3) Multimodal reasoning A MLLM compares the input image with those cue cards, weighs evidence, and selects the best match—often correcting near-misses among visually similar species.

Results

On-device variants (FastVLM) on iPhone 16 Pro (8 GB RAM)

100 random insect images from IP102; average end-to-end latency includes conditional runs when triggered. “Out of Memory” means the variant exceeded practical memory limits for our setup.

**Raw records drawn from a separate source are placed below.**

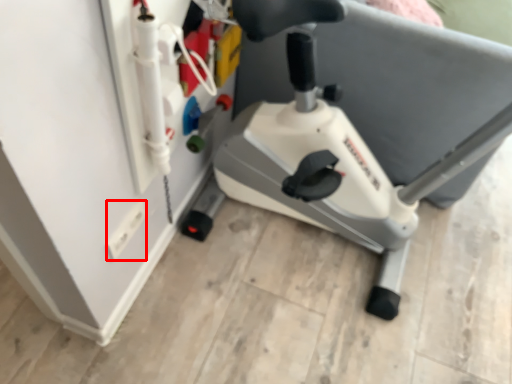
Question: Where is electric outlet (annotated by the red box) located in relation to stationary bicycle in the image?

Choices:
 (A) right
 (B) left

Answer: (B)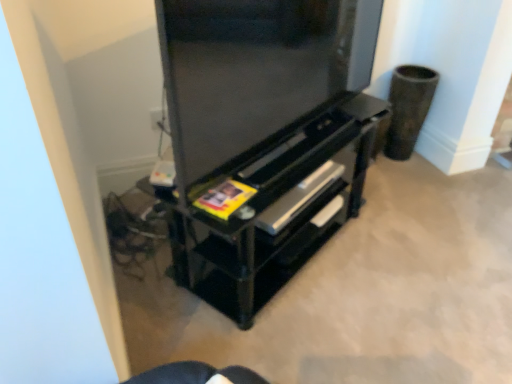
What do you see at coordinates (264, 137) in the screenshot? This screenshot has width=512, height=384. I see `black glossy tv stand at center` at bounding box center [264, 137].

The image size is (512, 384). Find the location of `black glossy tv stand at center`. black glossy tv stand at center is located at coordinates (264, 137).

Consider the image. What is the approximate height of black glossy tv stand at center?

black glossy tv stand at center is 20.04 inches tall.

Where is `black glossy tv stand at center`? The image size is (512, 384). black glossy tv stand at center is located at coordinates (264, 137).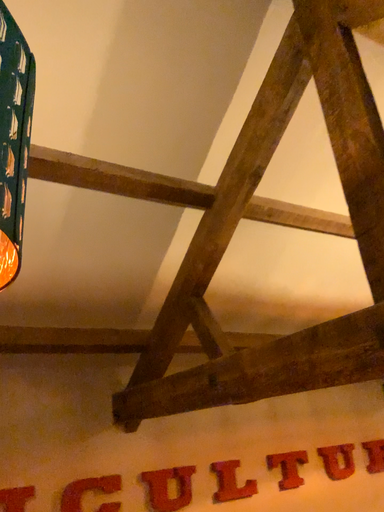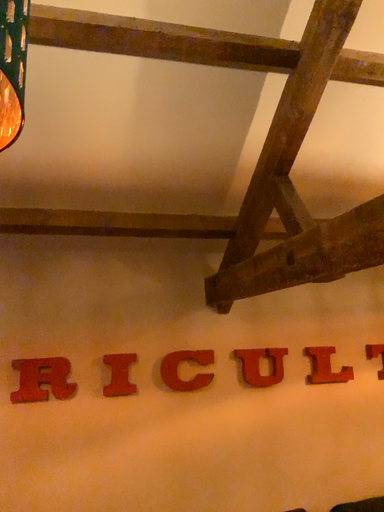
Question: How did the camera likely rotate when shooting the video?

Choices:
 (A) rotated left
 (B) rotated right

Answer: (A)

Method	Latency (s)	Accuracy (%)
ResNet-18 only	0.150	46.47
ResNet-18 + FastVLM 0.5B	3.016	51.18
ResNet-18 + FastVLM 1.5B	7.205	57.06
ResNet-18 + FastVLM 7B	Out of Memory	Out of Memory

Notes.

The threshold τ governs how often the VLM is invoked: higher τ → more VLM calls (better accuracy, higher latency); lower τ → fewer calls (faster, slightly lower accuracy).
The 0.5B and 1.5B VLMs provide a meaningful accuracy bump over vision-only while remaining feasible on device.
For broader benchmarks and ablations (e.g., different top-k sizes, cue length), see the paper .

Video demo

Fig. 2: Demo of the conditional pipeline in action on an iPhone 16 Pro.

Conclusion & next steps

Pairing a fast vision model with conditional multimodal reasoning gives the best of both worlds on mobile: quick answers when the photo is clear and expert-like judgment when species look alike—without relying on flaky field networks.

What’s next:

Richer cue cards — concise, visual-first snippets per class (color/venation/antennae/legs).
More classes & field data — expand coverage and robustness with diverse outdoor images.
Explainability UI — “why not this species?” side-by-side comparisons to aid learning and trust.
Lightweight field guides — offline mini-guides for common pests and pollinators.